Now we have a Labour government. And their 10-year plan for health reflects a shift — a commitment to end the two-tier system, rebuild care where need is greatest, move upstream with prevention, and invest in the people who hold the system together.

It matters. But it cannot work from the top alone.


Because while national plans can lay the foundation, recovery is built locally. And there is no version of a healthier county without local government playing its full part.

Health is not sealed in a clinic. It lives in housing. In transport. In safety and green space. In social care that gives people dignity, and education that opens up life. These things do not sit in silos. They are the conditions that shape how well — or how unequally — we live.


They are also where we see the sharpest fault lines.

Women dismissed for years. LGBTQIA+ residents unable to find affirming care. Black and Asian communities facing worse outcomes from services that were never designed for them.


That is not just disparity. It is a health crisis.

And it is personal.


My mum is undergoing cancer treatment. Her diagnosis came late. Any later, and we might have lost her. We are lucky. So many are not.


That is why we need more than short-term fixes. We need a different way of working — one that begins with care and builds out from there. One that recognises trust is not just earned by institutions, but shared with people.

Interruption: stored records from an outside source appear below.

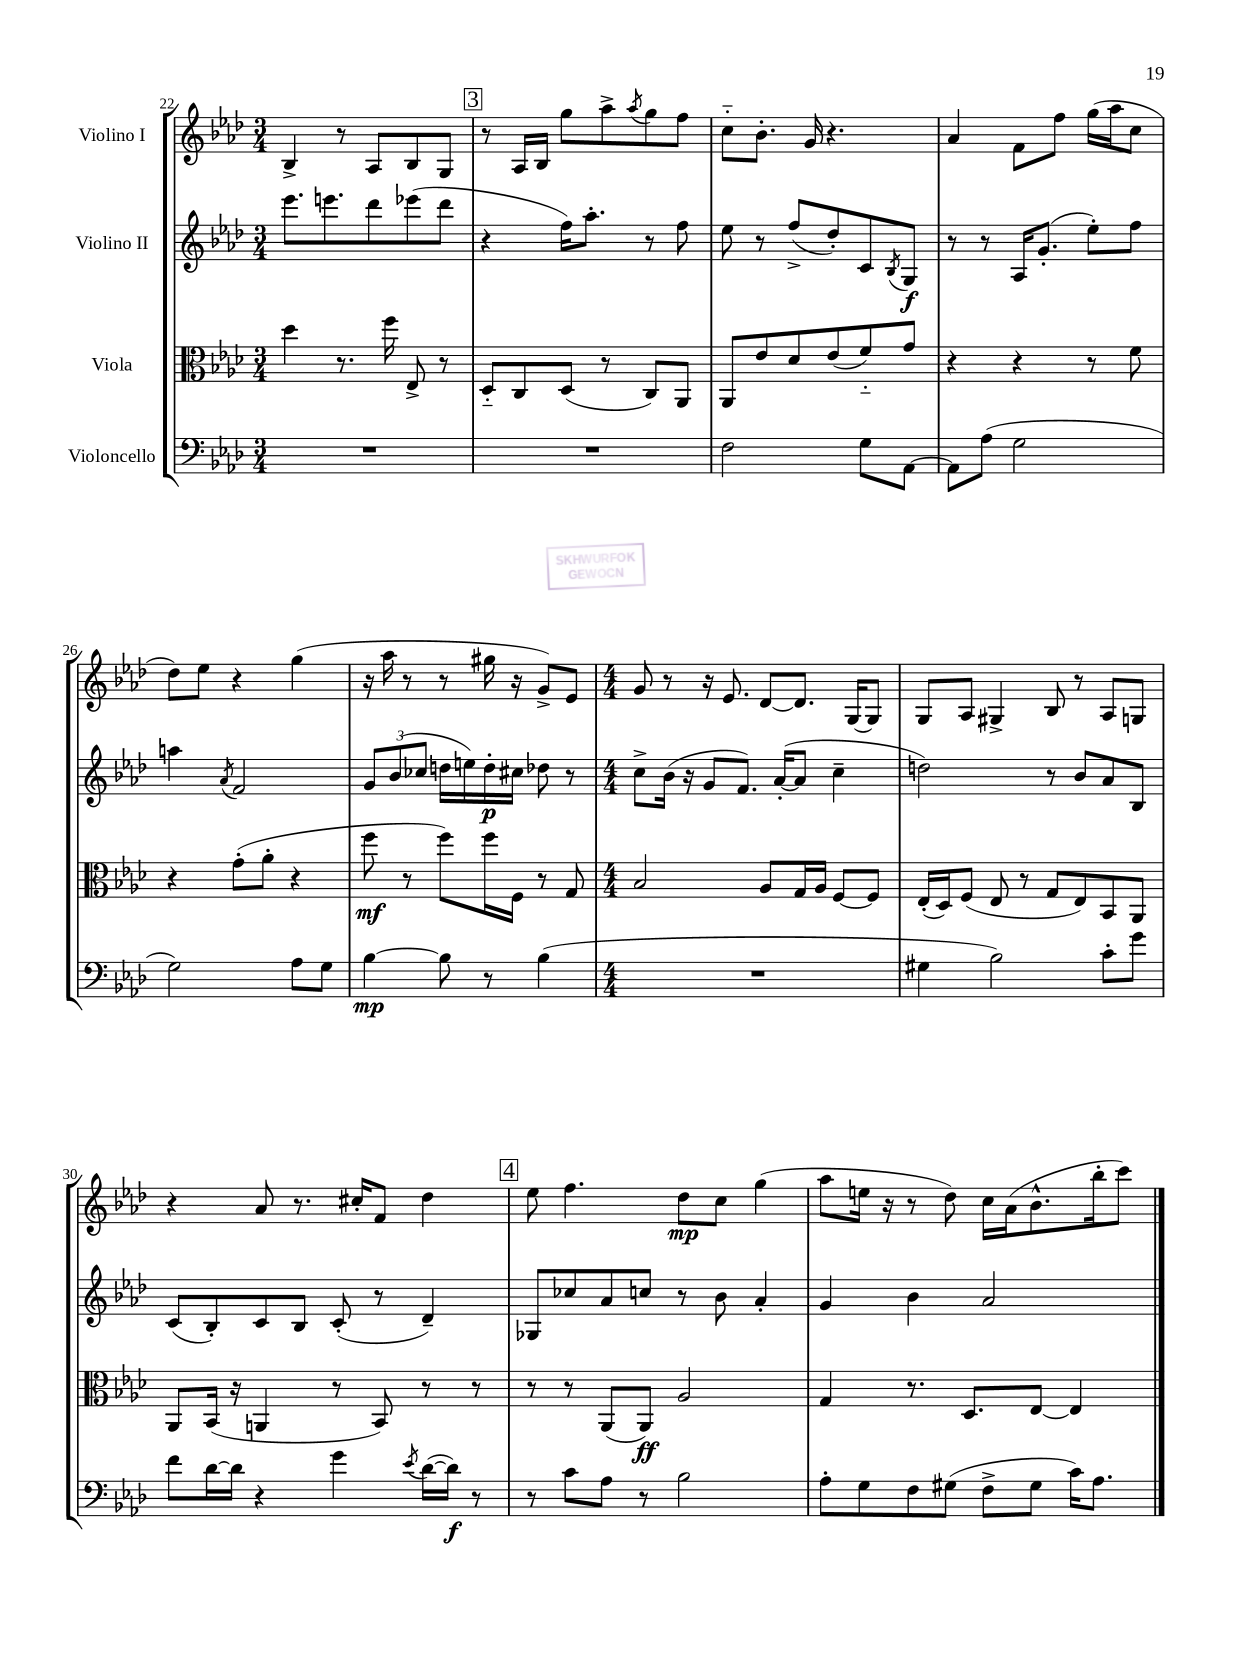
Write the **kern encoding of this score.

**kern	**dynam	**kern	**dynam	**kern	**dynam	**kern	**dynam
*part4	*part4	*part3	*part3	*part2	*part2	*part1	*part1
*staff4	*staff4	*staff3	*staff3	*staff2	*staff2	*staff1	*staff1
*I"Violoncello	*	*I"Viola	*	*I"Violino II	*	*I"Violino I	*
*clefF4	*	*clefC3	*	*clefG2	*	*clefG2	*
*k[b-e-a-d-]	*	*k[b-e-a-d-]	*	*k[b-e-a-d-]	*	*k[b-e-a-d-]	*
*M3/4	*	*M3/4	*	*M3/4	*	*M3/4	*
=22	=22	=22	=22	=22	=22	=22	=22
2.r	.	4dd-\	.	8.eee-\L	.	4B-^/	.
.	.	.	.	8.eeen\	.	.	.
.	.	8.r	.	.	.	8r	.
.	.	.	.	8ddd-\	.	8A-/L	.
.	.	16ff\	.	.	.	.	.
.	.	8E-^/	.	(8eee-X\	.	8B-/	.
.	.	8r	.	8ddd-\J	.	8G/J	.
!!LO:REH:place=s1:t=3
=23	=23	=23	=23	=23	=23	=23	=23
2.r	.	8D-/L	.	4r	.	8r	.
.	.	8C/	.	.	.	16A-/LL	.
.	.	.	.	.	.	16B-/JJ	.
.	.	(8D-/J	.	16ff\KL)	.	8gg\L	.
.	.	.	.	8.aa-'\J	.	.	.
.	.	8r	.	.	.	8aa-^\	.
.	.	.	.	.	.	8qaa-/	.
.	.	8C/L)	.	8r	.	8gg\	.
.	.	8AA-/J	.	8ff\	.	8ff\J	.
=24	=24	=24	=24	=24	=24	=24	=24
2F\	.	8AA-/L	.	8ee-\	.	8cc\L	.
.	.	8e-/	.	8r	.	8.b-'\J	.
.	.	8d-/	.	(8ff^/L	.	.	.
.	.	.	.	.	.	16g/	.
.	.	(8e-/	.	8dd-'/)	.	4.r	.
8G\L	.	8f/)	.	8c/	.	.	.
.	.	.	.	8qB-/	.	.	.
[8AA-\J	.	8g/J	.	8G/J	f	.	.
=25	=25	=25	=25	=25	=25	=25	=25
8AA-\L]	.	4r	.	8r	.	4a-/	.
(8A-\J	.	.	.	8r	.	.	.
2G\	.	4r	.	16A-/KL	.	8f\L	.
.	.	.	.	(8.g'/J	.	.	.
.	.	.	.	.	.	8ff\J	.
.	.	8r	.	8ee-'\L)	.	(16gg\LL	.
.	.	.	.	.	.	16aa-\J	.
.	.	8f\	.	8ff\J	.	8cc\J	.
!!LO:LB:g=z
=26	=26	=26	=26	=26	=26	=26	=26
2G\)	.	4r	.	4aan\	.	8dd-\L)	.
.	.	.	.	.	.	8ee-\J	.
.	.	.	.	8qa-/	.	.	.
.	.	(8g'\L	.	2f/	.	4r	.
.	.	8a-'\J	.	.	.	.	.
8A-\L	.	4r	.	.	.	(4gg\	.
8G\J	.	.	.	.	.	.	.
=27	=27	=27	=27	=27	=27	=27	=27
[4B-\	mp	8ff\	mf	12g/L	.	16r	.
.	.	.	.	.	.	16aa-\	.
.	.	.	.	(12b-/	.	.	.
.	.	8r	.	.	.	8r	.
.	.	.	.	12cc-X/J	.	.	.
8B-\]	.	8ff\L)	.	16ddn\LL	.	8r	.
.	.	.	.	16een\)	.	.	.
8r	.	16ff\L	.	16dd'\	p	16gg#X\	.
.	.	16F\JJ	.	16cc#X\JJ	.	16r	.
(4B-\	.	8r	.	8dd-X\	.	8g^/L)	.
.	.	8G/	.	8r	.	8e-/J	.
=28	=28	=28	=28	=28	=28	=28	=28
*M4/4	*	*M4/4	*	*M4/4	*	*M4/4	*
1r	.	2B-/	.	8cc^\L	.	8g/	.
.	.	.	.	(16b-\Jk	.	8r	.
.	.	.	.	16r	.	.	.
.	.	.	.	8g/L	.	16r	.
.	.	.	.	.	.	8.e-/	.
.	.	.	.	8.f/J)	.	.	.
.	.	8A-/L	.	.	.	[8d-/L	.
.	.	.	.	([16a-'/KL	.	.	.
.	.	16G/L	.	8a-/J]	.	8.d-/J]	.
.	.	16A-/JJ	.	.	.	.	.
.	.	[8F/L	.	4cc~\	.	.	.
.	.	.	.	.	.	[16G/KL	.
.	.	8F/J]	.	.	.	8G/J]	.
=29	=29	=29	=29	=29	=29	=29	=29
4G#X\	.	(16E-'/LL	.	2ddn\)	.	8G/L	.
.	.	16D-/J)	.	.	.	.	.
.	.	(8F/J	.	.	.	8A-/J	.
2B-\)	.	8E-/	.	.	.	4G#X^/	.
.	.	8r	.	.	.	.	.
.	.	8G/L	.	8r	.	8B-/	.
.	.	8E-/)	.	8b-/L	.	8r	.
8c'\L	.	8BB-/	.	8a-/	.	8A-/L	.
8g\J	.	8AA-/J	.	8B-/J	.	8Gn/J	.
!!LO:LB:g=z
=30	=30	=30	=30	=30	=30	=30	=30
8f\L	.	8AA-/L	.	(8c/L	.	4r	.
[16d-\L	.	(16BB-/Jk	.	8B-'/)	.	.	.
16d-\JJ]	.	16r	.	.	.	.	.
4r	.	4AAn/	.	8c/	.	8a-/	.
.	.	.	.	8B-/J	.	8.r	.
4g\	.	8r	.	(8c'/	.	.	.
.	.	.	.	.	.	16cc#X'/KL	.
.	.	8BB-/)	.	8r	.	8f/J	.
8qe-/	.	.	.	.	.	.	.
([16d-\LL	.	8r	.	4d-~/)	.	4dd-\	.
16d-\JJ])	f	.	.	.	.	.	.
8r	.	8r	.	.	.	.	.
!!LO:REH:place=s1:t=4
=31	=31	=31	=31	=31	=31	=31	=31
8r	.	8r	.	8G-X/L	.	8ee-\	.
8c\L	.	8r	.	8cc-X/	.	4.ff\	.
8A-\J	.	(8AA-/L	.	8a-/	.	.	.
8r	.	8AA-/J)	ff	8ccn/J	.	.	.
2B-\	.	2A-/	.	8r	.	8dd-\L	mp
.	.	.	.	8b-\	.	8cc\J	.
.	.	.	.	4a-'/	.	(4gg\	.
=32	=32	=32	=32	=32	=32	=32	=32
8A-'\L	.	4G/	.	4g/	.	8aa-\L	.
8G\	.	.	.	.	.	16een\Jk	.
.	.	.	.	.	.	16r	.
8F\	.	8.r	.	4b-\	.	8r	.
(8G#X\J	.	.	.	.	.	8dd-\)	.
.	.	8.D-/L	.	.	.	.	.
8F^\L	.	.	.	2a-/	.	16cc\LL	.
.	.	.	.	.	.	(16a-\J	.
8G#\J	.	[8E-/J	.	.	.	8.b-^^\	.
16c\KL)	.	4E-/]	.	.	.	.	.
8.A-\J	.	.	.	.	.	16bb-'\k	.
.	.	.	.	.	.	8ccc\J)	.
==	==	==	==	==	==	==	==
*-	*-	*-	*-	*-	*-	*-	*-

One that gives councils the tools to act and the courage to lead.


Because building a fairer, healthier county means showing up when it counts. It means grounding health in the places people actually live their lives — homes, schools, buses, parks, care centres. It means leadership that brings that all together quietly and purposefully, from the ground up.


That is the change I am working for.

Not distant.

Not deferred.

Community up. Council backed. County wide. All the way through.